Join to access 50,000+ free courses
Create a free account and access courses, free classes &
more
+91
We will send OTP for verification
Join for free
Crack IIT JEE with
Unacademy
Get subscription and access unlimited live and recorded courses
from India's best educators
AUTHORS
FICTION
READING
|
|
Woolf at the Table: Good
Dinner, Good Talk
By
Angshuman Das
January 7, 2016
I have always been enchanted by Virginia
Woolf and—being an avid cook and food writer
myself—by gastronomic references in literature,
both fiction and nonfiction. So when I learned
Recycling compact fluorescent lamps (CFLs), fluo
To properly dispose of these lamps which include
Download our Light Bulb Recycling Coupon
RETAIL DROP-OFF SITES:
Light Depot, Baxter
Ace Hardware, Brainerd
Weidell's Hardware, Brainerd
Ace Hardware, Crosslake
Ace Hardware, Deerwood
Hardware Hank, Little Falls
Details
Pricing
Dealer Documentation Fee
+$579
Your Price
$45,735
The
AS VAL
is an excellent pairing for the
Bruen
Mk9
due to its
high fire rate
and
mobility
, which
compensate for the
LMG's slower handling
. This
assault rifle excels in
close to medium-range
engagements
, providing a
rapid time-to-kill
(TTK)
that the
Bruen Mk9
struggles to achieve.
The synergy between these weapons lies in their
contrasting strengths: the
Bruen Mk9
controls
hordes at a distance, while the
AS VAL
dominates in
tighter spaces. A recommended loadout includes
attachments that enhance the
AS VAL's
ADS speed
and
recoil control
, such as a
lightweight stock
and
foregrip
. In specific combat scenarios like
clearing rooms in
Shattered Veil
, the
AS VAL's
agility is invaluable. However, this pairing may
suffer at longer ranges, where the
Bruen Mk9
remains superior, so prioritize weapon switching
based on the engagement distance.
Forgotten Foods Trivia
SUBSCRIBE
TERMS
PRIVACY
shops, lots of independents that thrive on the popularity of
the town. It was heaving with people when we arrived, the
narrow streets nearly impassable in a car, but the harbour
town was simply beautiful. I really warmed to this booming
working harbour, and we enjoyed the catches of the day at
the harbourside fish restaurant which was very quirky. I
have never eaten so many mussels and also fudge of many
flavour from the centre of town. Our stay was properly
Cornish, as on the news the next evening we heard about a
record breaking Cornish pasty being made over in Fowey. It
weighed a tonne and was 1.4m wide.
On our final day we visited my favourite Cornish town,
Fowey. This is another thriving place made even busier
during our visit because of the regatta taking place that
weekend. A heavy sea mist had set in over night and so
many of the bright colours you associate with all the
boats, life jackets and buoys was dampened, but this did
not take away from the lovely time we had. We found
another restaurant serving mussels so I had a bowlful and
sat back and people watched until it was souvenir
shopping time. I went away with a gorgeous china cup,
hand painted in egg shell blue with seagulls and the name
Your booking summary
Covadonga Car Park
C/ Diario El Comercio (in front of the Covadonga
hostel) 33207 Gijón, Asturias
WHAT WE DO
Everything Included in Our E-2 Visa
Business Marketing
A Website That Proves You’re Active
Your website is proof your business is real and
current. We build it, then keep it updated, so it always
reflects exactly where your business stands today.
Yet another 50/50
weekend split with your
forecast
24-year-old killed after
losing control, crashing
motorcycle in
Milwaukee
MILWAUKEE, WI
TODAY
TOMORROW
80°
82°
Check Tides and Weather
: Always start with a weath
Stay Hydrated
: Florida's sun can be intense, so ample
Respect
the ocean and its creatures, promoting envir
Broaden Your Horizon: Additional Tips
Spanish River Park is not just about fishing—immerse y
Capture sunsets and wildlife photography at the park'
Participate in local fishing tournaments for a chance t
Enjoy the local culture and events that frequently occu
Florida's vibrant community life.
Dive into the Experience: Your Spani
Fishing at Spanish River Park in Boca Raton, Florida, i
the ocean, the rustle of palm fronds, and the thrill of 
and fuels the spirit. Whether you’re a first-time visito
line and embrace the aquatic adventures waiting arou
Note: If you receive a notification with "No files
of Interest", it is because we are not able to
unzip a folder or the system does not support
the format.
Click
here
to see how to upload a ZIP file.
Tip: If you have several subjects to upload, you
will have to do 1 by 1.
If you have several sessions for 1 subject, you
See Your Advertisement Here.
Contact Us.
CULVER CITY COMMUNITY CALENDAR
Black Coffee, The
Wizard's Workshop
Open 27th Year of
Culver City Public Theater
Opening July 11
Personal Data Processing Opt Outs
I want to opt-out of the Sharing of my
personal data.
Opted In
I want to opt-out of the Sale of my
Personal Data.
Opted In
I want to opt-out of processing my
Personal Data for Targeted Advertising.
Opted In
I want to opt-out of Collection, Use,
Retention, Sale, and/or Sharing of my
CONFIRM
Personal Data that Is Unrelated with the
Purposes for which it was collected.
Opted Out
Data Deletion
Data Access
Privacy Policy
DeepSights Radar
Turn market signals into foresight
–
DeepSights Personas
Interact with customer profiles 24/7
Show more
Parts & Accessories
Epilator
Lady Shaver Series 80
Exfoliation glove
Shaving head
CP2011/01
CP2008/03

INSTRUCTIONS FOR THE TASK | What is needed is the data above, output in full and exactly as it stands.

RESPONSE TO THE EXERCISE |
Join to access 50,000+ free courses
Create a free account and access courses, free classes &
more
+91
We will send OTP for verification
Join for free
Crack IIT JEE with
Unacademy
Get subscription and access unlimited live and recorded courses
from India's best educators
AUTHORS
FICTION
READING
|
|
Woolf at the Table: Good
Dinner, Good Talk
By
Angshuman Das
January 7, 2016
I have always been enchanted by Virginia
Woolf and—being an avid cook and food writer
myself—by gastronomic references in literature,
both fiction and nonfiction. So when I learned
Recycling compact fluorescent lamps (CFLs), fluo
To properly dispose of these lamps which include
Download our Light Bulb Recycling Coupon
RETAIL DROP-OFF SITES:
Light Depot, Baxter
Ace Hardware, Brainerd
Weidell's Hardware, Brainerd
Ace Hardware, Crosslake
Ace Hardware, Deerwood
Hardware Hank, Little Falls
Details
Pricing
Dealer Documentation Fee
+$579
Your Price
$45,735
The
AS VAL
is an excellent pairing for the
Bruen
Mk9
due to its
high fire rate
and
mobility
, which
compensate for the
LMG's slower handling
. This
assault rifle excels in
close to medium-range
engagements
, providing a
rapid time-to-kill
(TTK)
that the
Bruen Mk9
struggles to achieve.
The synergy between these weapons lies in their
contrasting strengths: the
Bruen Mk9
controls
hordes at a distance, while the
AS VAL
dominates in
tighter spaces. A recommended loadout includes
attachments that enhance the
AS VAL's
ADS speed
and
recoil control
, such as a
lightweight stock
and
foregrip
. In specific combat scenarios like
clearing rooms in
Shattered Veil
, the
AS VAL's
agility is invaluable. However, this pairing may
suffer at longer ranges, where the
Bruen Mk9
remains superior, so prioritize weapon switching
based on the engagement distance.
Forgotten Foods Trivia
SUBSCRIBE
TERMS
PRIVACY
shops, lots of independents that thrive on the popularity of
the town. It was heaving with people when we arrived, the
narrow streets nearly impassable in a car, but the harbour
town was simply beautiful. I really warmed to this booming
working harbour, and we enjoyed the catches of the day at
the harbourside fish restaurant which was very quirky. I
have never eaten so many mussels and also fudge of many
flavour from the centre of town. Our stay was properly
Cornish, as on the news the next evening we heard about a
record breaking Cornish pasty being made over in Fowey. It
weighed a tonne and was 1.4m wide.
On our final day we visited my favourite Cornish town,
Fowey. This is another thriving place made even busier
during our visit because of the regatta taking place that
weekend. A heavy sea mist had set in over night and so
many of the bright colours you associate with all the
boats, life jackets and buoys was dampened, but this did
not take away from the lovely time we had. We found
another restaurant serving mussels so I had a bowlful and
sat back and people watched until it was souvenir
shopping time. I went away with a gorgeous china cup,
hand painted in egg shell blue with seagulls and the name
Your booking summary
Covadonga Car Park
C/ Diario El Comercio (in front of the Covadonga
hostel) 33207 Gijón, Asturias
WHAT WE DO
Everything Included in Our E-2 Visa
Business Marketing
A Website That Proves You’re Active
Your website is proof your business is real and
current. We build it, then keep it updated, so it always
reflects exactly where your business stands today.
Yet another 50/50
weekend split with your
forecast
24-year-old killed after
losing control, crashing
motorcycle in
Milwaukee
MILWAUKEE, WI
TODAY
TOMORROW
80°
82°
Check Tides and Weather
: Always start with a weath
Stay Hydrated
: Florida's sun can be intense, so ample
Respect
the ocean and its creatures, promoting envir
Broaden Your Horizon: Additional Tips
Spanish River Park is not just about fishing—immerse y
Capture sunsets and wildlife photography at the park'
Participate in local fishing tournaments for a chance t
Enjoy the local culture and events that frequently occu
Florida's vibrant community life.
Dive into the Experience: Your Spani
Fishing at Spanish River Park in Boca Raton, Florida, i
the ocean, the rustle of palm fronds, and the thrill of 
and fuels the spirit. Whether you’re a first-time visito
line and embrace the aquatic adventures waiting arou
Note: If you receive a notification with "No files
of Interest", it is because we are not able to
unzip a folder or the system does not support
the format.
Click
here
to see how to upload a ZIP file.
Tip: If you have several subjects to upload, you
will have to do 1 by 1.
If you have several sessions for 1 subject, you
See Your Advertisement Here.
Contact Us.
CULVER CITY COMMUNITY CALENDAR
Black Coffee, The
Wizard's Workshop
Open 27th Year of
Culver City Public Theater
Opening July 11
Personal Data Processing Opt Outs
I want to opt-out of the Sharing of my
personal data.
Opted In
I want to opt-out of the Sale of my
Personal Data.
Opted In
I want to opt-out of processing my
Personal Data for Targeted Advertising.
Opted In
I want to opt-out of Collection, Use,
Retention, Sale, and/or Sharing of my
CONFIRM
Personal Data that Is Unrelated with the
Purposes for which it was collected.
Opted Out
Data Deletion
Data Access
Privacy Policy
DeepSights Radar
Turn market signals into foresight
–
DeepSights Personas
Interact with customer profiles 24/7
Show more
Parts & Accessories
Epilator
Lady Shaver Series 80
Exfoliation glove
Shaving head
CP2011/01
CP2008/03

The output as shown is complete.